■ Supplied material
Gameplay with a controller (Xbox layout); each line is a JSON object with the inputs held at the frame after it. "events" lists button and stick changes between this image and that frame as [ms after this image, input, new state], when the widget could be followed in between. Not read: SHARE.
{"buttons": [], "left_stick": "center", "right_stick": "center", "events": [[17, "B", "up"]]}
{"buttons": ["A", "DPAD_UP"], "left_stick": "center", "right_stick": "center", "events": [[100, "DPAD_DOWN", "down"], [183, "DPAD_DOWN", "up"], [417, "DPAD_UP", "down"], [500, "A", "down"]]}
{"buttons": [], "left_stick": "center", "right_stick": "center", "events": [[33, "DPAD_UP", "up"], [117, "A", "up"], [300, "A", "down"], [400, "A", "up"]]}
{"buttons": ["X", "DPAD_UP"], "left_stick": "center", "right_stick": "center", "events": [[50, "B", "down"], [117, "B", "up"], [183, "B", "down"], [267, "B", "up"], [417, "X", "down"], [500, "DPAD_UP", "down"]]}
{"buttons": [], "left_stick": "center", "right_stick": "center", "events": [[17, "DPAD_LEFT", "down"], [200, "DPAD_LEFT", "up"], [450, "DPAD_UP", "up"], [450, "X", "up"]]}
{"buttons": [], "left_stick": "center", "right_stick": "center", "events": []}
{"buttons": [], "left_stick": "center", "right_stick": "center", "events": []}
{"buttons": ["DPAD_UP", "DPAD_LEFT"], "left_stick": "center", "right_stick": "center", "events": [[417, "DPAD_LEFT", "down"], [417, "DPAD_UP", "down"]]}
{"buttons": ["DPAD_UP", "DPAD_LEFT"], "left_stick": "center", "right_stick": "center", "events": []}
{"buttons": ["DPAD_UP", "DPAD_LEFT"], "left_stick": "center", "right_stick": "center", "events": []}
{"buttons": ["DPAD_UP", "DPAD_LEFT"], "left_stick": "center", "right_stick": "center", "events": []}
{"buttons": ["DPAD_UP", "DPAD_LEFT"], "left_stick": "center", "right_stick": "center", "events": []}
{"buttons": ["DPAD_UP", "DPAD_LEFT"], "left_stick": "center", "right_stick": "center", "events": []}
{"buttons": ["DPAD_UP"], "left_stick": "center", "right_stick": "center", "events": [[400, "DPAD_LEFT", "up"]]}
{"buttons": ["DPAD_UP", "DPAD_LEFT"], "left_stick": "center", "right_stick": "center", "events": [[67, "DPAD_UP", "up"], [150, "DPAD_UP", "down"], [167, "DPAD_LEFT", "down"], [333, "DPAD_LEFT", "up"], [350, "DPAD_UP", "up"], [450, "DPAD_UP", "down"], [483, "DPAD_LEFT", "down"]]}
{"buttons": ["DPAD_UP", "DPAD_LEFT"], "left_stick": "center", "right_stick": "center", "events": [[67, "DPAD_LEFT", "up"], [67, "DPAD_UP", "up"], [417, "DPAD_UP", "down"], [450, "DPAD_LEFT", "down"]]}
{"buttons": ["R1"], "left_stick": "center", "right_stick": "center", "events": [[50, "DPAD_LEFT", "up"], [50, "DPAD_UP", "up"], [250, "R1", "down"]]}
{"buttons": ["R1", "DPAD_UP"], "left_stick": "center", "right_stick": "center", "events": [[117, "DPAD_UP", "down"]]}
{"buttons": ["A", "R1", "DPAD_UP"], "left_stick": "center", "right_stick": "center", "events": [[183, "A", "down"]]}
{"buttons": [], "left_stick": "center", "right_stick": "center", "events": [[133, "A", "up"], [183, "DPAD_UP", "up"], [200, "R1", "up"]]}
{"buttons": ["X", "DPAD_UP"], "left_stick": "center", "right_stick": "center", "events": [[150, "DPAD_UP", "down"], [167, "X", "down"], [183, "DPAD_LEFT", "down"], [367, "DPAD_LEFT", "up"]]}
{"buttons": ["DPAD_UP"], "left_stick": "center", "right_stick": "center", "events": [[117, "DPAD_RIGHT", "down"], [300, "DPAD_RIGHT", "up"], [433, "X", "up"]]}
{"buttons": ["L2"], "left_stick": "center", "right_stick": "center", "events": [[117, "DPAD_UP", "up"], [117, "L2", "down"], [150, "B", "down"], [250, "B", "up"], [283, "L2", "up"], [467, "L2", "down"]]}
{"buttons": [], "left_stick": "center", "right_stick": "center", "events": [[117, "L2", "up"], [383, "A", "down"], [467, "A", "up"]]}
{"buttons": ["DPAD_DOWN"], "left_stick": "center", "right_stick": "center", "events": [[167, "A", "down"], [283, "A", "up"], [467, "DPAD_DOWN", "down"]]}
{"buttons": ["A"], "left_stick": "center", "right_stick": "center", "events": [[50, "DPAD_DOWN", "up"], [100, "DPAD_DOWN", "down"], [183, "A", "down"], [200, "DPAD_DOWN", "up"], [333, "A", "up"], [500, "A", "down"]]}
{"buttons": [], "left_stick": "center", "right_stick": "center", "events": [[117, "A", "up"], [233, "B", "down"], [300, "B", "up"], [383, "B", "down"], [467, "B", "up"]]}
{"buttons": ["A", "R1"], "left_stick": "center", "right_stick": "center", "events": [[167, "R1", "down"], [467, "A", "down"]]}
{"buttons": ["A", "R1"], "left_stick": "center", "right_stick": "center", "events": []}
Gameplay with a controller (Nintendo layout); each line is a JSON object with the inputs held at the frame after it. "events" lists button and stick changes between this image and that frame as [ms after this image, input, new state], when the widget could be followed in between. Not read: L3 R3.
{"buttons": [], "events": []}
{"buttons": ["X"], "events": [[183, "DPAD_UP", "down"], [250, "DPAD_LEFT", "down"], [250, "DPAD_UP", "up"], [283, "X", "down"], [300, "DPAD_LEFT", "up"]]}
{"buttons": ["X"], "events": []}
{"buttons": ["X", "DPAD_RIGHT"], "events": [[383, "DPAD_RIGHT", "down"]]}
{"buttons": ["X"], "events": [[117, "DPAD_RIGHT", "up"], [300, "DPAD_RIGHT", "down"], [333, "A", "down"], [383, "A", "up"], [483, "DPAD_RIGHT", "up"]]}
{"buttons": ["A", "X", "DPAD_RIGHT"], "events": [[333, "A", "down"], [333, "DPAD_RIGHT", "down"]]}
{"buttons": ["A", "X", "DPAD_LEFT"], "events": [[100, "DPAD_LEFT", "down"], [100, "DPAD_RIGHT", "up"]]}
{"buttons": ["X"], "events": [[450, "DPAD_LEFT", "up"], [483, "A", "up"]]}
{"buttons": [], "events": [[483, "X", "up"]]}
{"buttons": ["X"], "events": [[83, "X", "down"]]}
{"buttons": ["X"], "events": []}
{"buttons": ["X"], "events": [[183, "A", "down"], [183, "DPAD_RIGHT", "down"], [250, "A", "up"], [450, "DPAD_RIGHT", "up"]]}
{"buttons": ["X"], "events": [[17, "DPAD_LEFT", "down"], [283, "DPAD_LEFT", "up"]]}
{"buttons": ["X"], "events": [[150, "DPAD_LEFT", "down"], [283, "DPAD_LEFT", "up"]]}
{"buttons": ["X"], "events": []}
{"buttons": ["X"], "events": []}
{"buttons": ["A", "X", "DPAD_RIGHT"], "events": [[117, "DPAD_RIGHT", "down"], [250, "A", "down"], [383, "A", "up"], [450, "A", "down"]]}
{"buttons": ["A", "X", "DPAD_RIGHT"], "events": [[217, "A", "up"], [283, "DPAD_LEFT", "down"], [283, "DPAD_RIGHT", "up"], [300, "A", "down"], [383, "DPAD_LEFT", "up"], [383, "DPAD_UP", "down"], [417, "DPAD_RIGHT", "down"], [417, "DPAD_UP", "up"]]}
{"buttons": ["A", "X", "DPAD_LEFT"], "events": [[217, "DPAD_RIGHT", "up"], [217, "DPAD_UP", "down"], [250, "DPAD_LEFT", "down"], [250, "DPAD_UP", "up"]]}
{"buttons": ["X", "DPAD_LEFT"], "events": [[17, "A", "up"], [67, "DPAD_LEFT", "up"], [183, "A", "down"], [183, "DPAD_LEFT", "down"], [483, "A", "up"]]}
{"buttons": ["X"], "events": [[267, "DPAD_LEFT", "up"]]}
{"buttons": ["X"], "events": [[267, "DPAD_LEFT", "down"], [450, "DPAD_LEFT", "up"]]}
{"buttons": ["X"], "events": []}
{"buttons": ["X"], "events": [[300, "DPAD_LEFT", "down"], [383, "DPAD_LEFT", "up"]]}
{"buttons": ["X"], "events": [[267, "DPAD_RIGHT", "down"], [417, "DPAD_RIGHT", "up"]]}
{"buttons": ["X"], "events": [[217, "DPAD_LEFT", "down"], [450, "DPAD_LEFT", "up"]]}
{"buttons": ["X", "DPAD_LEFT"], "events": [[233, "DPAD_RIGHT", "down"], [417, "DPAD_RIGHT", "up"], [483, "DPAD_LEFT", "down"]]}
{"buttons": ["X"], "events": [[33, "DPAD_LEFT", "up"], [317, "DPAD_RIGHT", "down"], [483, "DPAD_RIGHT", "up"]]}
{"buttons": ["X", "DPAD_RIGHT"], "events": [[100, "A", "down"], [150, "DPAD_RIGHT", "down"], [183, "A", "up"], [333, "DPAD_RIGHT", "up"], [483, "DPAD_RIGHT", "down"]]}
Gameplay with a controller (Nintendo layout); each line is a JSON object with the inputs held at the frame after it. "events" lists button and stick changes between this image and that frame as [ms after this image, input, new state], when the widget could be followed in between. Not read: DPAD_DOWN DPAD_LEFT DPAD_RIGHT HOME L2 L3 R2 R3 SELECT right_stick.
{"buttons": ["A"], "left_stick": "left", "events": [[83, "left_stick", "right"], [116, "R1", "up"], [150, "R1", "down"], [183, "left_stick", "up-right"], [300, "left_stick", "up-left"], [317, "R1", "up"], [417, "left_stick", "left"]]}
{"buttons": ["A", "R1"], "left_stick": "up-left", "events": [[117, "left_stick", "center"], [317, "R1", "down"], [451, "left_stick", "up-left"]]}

■ What you should do
Go through the data line by line and work out how many lines contain "Nintendo". Give only that number.

■ Task response
2